Claire Benson, founder and director at SDG Changemakers explains why transforming our food system needs more collaboration and careful consideration of those involved
For the first time in the history of climate talks, a presidency has dedicated an entire day to “Adaptation and Agriculture”. And it is more important now than ever. We are facing a global food crisis, where extreme weather is damaging crops, and food inflation is rocketing.
In response, during the themed day, the Food and Agriculture for Sustainable Transformation (FAST) was launched. It aims to boost climate finance for agri-food systems that need to adapt to climate change, suggesting concrete deliverables focusing on three pillars: access to finance, knowledge and capacity, as well as policy support and dialogues.
Alongside financing, knowledge, and a more holistic approach to applying policy levers will be crucial to its success. Nations participating will be encouraged to assess the role of food systems in current policymaking and to improve advocacy and outreach to ensure that policies facilitate a better understanding of countries’ priorities, challenges, and support needs.
Understanding is the operative word here.

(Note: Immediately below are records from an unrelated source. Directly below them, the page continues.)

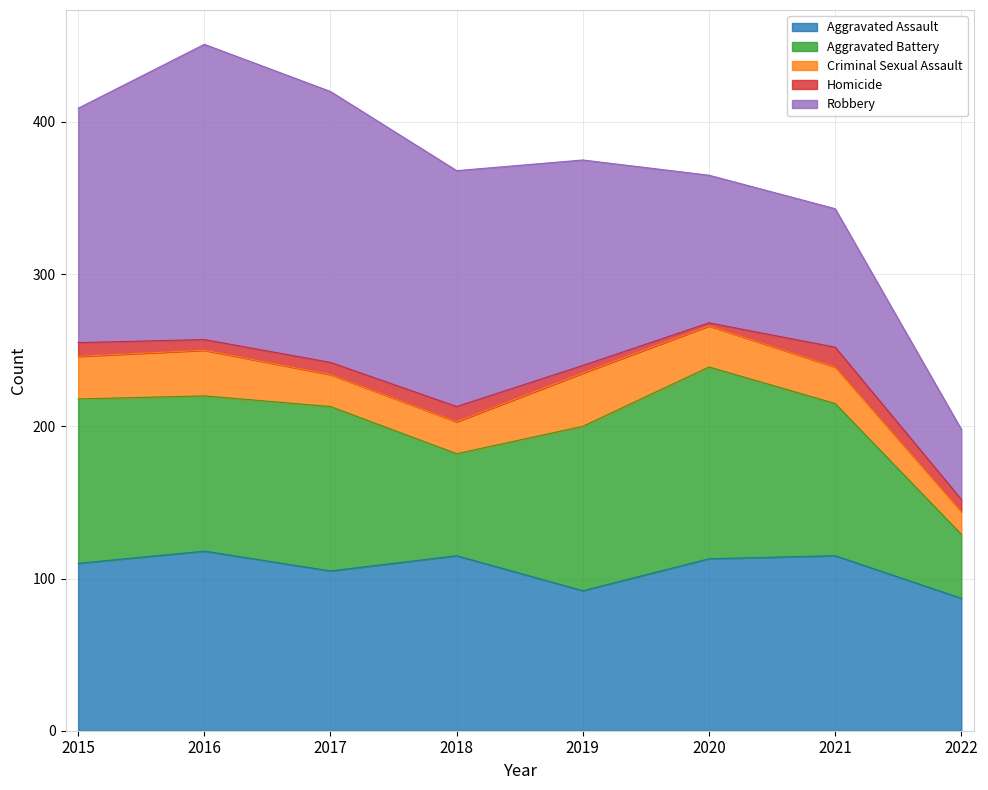

Reading left to right, extract all data points from this chart.

Aggravated Assault: 2015=110	2016=118	2017=105	2018=115	2019=92	2020=113	2021=115	2022=87
Aggravated Battery: 2015=108	2016=102	2017=108	2018=67	2019=108	2020=126	2021=100	2022=42
Criminal Sexual Assault: 2015=28	2016=30	2017=21	2018=21	2019=35	2020=27	2021=24	2022=15
Homicide: 2015=9	2016=7	2017=8	2018=10	2019=5	2020=2	2021=13	2022=8
Robbery: 2015=154	2016=194	2017=178	2018=155	2019=135	2020=97	2021=91	2022=46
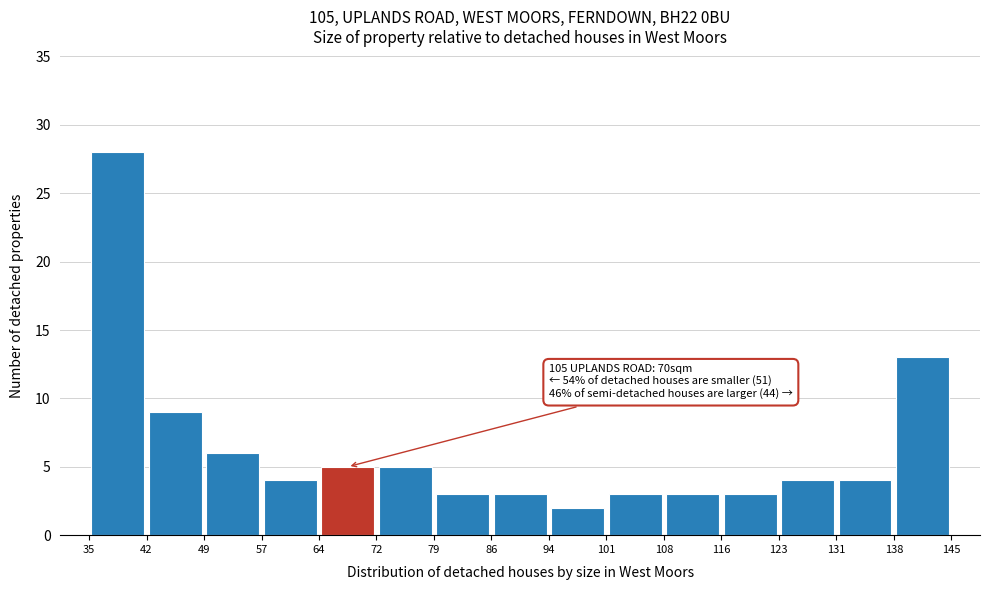

Over which range of the x-axis is the bar tallest?

35 to 42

Policymakers and practitioners are faced with an overwhelming amount of information and knowing which is relevant is challenging. Flow of information is crucial. The proposed digital knowledge-sharing platform will make it easier to understand how to make an impact.
It quickly becomes apparent how each pillar feeds into the other to enable a thorough overhaul. However, countries and organisations are still being invited to register their interest – it will not work if is not a collaborative effort. Essentially, we are yet to see, ironically, the overarching theme for COP27, implementation. But, it is a good step forward, and at the end of the day, it is working to achieve what we need: agriculture at the heart of efforts to tackle climate change.
Money cannot be thrown at the problem. While food systems account for a third of emissions, only three per cent of climate finance has gone into them. Funding is necessary to help rural populations build resilience and adapt to a changing climate. However, money cannot be thrown at the problem. How it is spent is a crucial part of the puzzle. Although well-intentioned, farm subsidies sometimes work against their core objective: boosting farm incomes and crop yields. For example, they can inadvertently drive people to clear forests to produce commodities, causing severe tree cover loss.
Deforestation and land degradation reduce soil productivity in forests and farms, significantly impacting rural communities. Additionally, this has a significant economic impact. In other words, subsidies play a significant role in deciding what and how food is produced, yet according to UN research, at least 90 per cent of the $540bn in global food subsidies have been deemed harmful to the planet.
Innovation is just as important. To balance the agricultural sector’s negative impacts on the environment and communities without impacting the food our world needs, the whole food system must be transformed. And innovation plays a huge role in that.
This was the narrative on Saturday at COP27 as well. Green fertiliser and carbon mapping and markets were among the innovations discussed at the Food Systems Pavilion. Vertical farming, addressing food waste and alternative food solutions, such as lab-grown meat, also featured heavily. However, if meaningful progress is to be made, these solutions will need to scale up and quickly. In likely an acknowledgement of this, a US-UAE-led initiative, AIM for Climate, was also announced. Pledging $8 billion for research into climate-compatible farming.
However, more still needs to be done. Initiatives like AIM for Climate might present as progress, but their preference for little tweaks rather than systematic reform indicates they could easily fall into the ‘greenwashing’ bracket. Furthermore, countries have yet to agree on how to organise the negotiations or the steps to be taken afterwards to integrate agriculture into the UN climate agreement.
Moreover, the discussions have largely shut out small-scale farmers from major decisions. To create a sustainable food system, voices need to be heard across the entire value chain. Supporting farmers’ adaptation to climate change and scaling sustainable and regenerative agricultural practices should be a priority during – and after COP27. This will involve addressing many interlinked issues across the food system, such as infrastructure and the value chain, food waste, and increasing meat consumption.
It is not a problem we can afford to ignore. To adapt to climate change, reduce emissions, and implement nature-friendly practices, farmers need more resources syphoned into sustainable initiatives. It is essential, however, that these initiatives take the time to determine what farmers need and how technological innovation and policy reform can be better targeted to them. This will ensure that their communities are not harmed in the process.